> Source material

* * * * *

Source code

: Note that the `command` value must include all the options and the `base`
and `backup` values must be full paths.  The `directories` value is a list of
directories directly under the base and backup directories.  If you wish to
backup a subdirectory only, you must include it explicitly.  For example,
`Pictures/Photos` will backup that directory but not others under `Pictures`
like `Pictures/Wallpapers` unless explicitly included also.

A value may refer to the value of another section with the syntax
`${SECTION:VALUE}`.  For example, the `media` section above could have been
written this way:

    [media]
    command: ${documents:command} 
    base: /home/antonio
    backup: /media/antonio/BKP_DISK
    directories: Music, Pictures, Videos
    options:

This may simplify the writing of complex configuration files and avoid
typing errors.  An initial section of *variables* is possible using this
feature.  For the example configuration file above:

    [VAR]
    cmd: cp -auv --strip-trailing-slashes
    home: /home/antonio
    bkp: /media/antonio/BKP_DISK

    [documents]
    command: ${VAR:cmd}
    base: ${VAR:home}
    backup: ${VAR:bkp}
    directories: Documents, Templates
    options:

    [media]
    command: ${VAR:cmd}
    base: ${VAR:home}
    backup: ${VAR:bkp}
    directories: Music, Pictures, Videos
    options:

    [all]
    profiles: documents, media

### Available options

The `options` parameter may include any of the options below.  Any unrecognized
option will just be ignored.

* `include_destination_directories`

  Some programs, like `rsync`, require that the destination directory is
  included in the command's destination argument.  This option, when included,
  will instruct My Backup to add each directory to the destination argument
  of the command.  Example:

* * * * *

> Work required
Give back all the records above exactly as they were written.

> Written answer
Source code

: Note that the `command` value must include all the options and the `base`
and `backup` values must be full paths.  The `directories` value is a list of
directories directly under the base and backup directories.  If you wish to
backup a subdirectory only, you must include it explicitly.  For example,
`Pictures/Photos` will backup that directory but not others under `Pictures`
like `Pictures/Wallpapers` unless explicitly included also.

A value may refer to the value of another section with the syntax
`${SECTION:VALUE}`.  For example, the `media` section above could have been
written this way:

    [media]
    command: ${documents:command} 
    base: /home/antonio
    backup: /media/antonio/BKP_DISK
    directories: Music, Pictures, Videos
    options:

This may simplify the writing of complex configuration files and avoid
typing errors.  An initial section of *variables* is possible using this
feature.  For the example configuration file above:

    [VAR]
    cmd: cp -auv --strip-trailing-slashes
    home: /home/antonio
    bkp: /media/antonio/BKP_DISK

    [documents]
    command: ${VAR:cmd}
    base: ${VAR:home}
    backup: ${VAR:bkp}
    directories: Documents, Templates
    options:

    [media]
    command: ${VAR:cmd}
    base: ${VAR:home}
    backup: ${VAR:bkp}
    directories: Music, Pictures, Videos
    options:

    [all]
    profiles: documents, media

### Available options

The `options` parameter may include any of the options below.  Any unrecognized
option will just be ignored.

* `include_destination_directories`

  Some programs, like `rsync`, require that the destination directory is
  included in the command's destination argument.  This option, when included,
  will instruct My Backup to add each directory to the destination argument
  of the command.  Example:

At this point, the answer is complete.